Reubachi 2 days ago | parent | next [-]

This is the case.

In every aspect of life in which personal data is indexed/transmitted, the point of origin at least is some place you've explicitly indicated approval of this process. IF you walk into walmart, you are granting them the ability to sell your facial data and card metadata to whoever.

No third party is calling your mobile provider to ask them to leak info. They are PAYING the mobile provider to leak them info that we provided express written consent for them to do so. TO avoid these ToS and binding agreements, you would need to live a disconnected agrarian lifestyle. Literally, can't walk into any corporate store.

yay!

martin-t 2 days ago | parent [-]

And this is exactly the problem.

It used to be the case that you exchanged money for a good or service. It was a transaction of 1 thing for 1 thing.
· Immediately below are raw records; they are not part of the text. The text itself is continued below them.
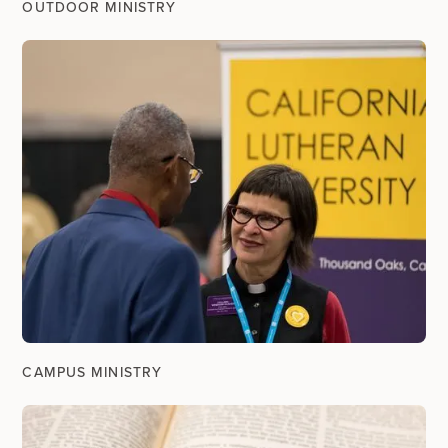
OUTDOOR MINISTRY
CAMPUS MINISTRY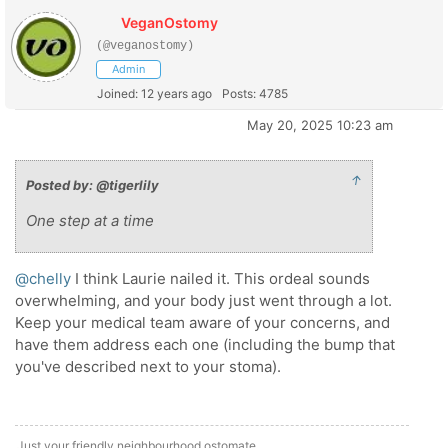
VeganOstomy
(@veganostomy)
Admin
Joined: 12 years ago
Posts: 4785
May 20, 2025 10:23 am
↑
Posted by: @tigerlily
One step at a time
@chelly
I think Laurie nailed it. This ordeal sounds
overwhelming, and your body just went through a lot.
Keep your medical team aware of your concerns, and
have them address each one (including the bump that
you've described next to your stoma).
Just your friendly neighbourhood ostomate.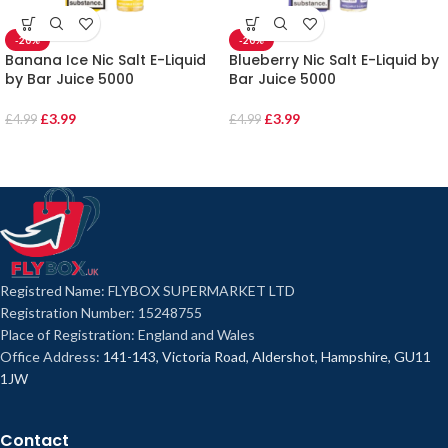
-20%
-20%
Banana Ice Nic Salt E-Liquid
Blueberry Nic Salt E-Liquid by
by Bar Juice 5000
Bar Juice 5000
£
3.99
£
3.99
£
4.99
£
4.99
Registred Name: FLYBOX SUPERMARKET LTD
Registration Number: 15248755
Place of Registration: England and Wales
Office Address:
141-143, Victoria Road, Aldershot, Hampshire, GU11
1JW
Contact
Now you're exchanging your money AND personal information for goods or services (sometimes both mixed in a way that is optimized to get as much money out of you as possible). And because those providing goods or services all have the same incentives, you don't have a free choice to pay a competitor who doesn't use these business practices.

Freedom absolutists (such as ancaps) will claim you can always start a competitor. But that's just not true, these business practices are so advantageous that you either use them too or go out of business.

The real solution is for people to unite and demand change together. And that's what governments are for.

matheusmoreira 2 days ago | parent | prev | next [-]

> You have to explicitly give others permission to use that data for any purpose

This is already the case. All the contracts and terms of service documents already contain these permission clauses. People don't even read such things.

The funniest contracts are the ones that say "by using this site, you agree to [surveillance capitalism]". People have to navigate the site in order to even read the contract so it's logically equivalent to writing "by reading this contract, you accept it".

People need to start making laws that invalidate these silly documents.

martin-t 2 days ago | parent [-]

Yep, just like it's illegal to sell your organs or sell yourself into slavery, society needs to recognize that even through the severity of exploiting personal data is much lower, the principle is the same - the power differential between the two parties is so large that the weaker one has no choice but to agree.

It's the illusion of choice that gives is the veneer of legitimacy.

mnw21cam 2 days ago | parent | prev [-]

This is kind of the case. Under GDPR, the data can only be used for the specific purpose for which is was collected, unless explicit consent is obtained. Terms buried in contracts do not count as consent - a contract has to be clear about the purpose for collecting the data and why it is necessary to fulfil the contract, and using the data for any other purposes is illegal.

martin-t 2 days ago | parent | next [-]

Yes, despite all the hate GDPR gets from people who have to implement it and from companies whose business model is parasitic, it does seem to go in the right direction.

However, I doubt it can be extended to training statistical models. LLMs and other models by their nature strip attribution which ironically happens to be the trick they are trying to use to break pretty much all open source licenses.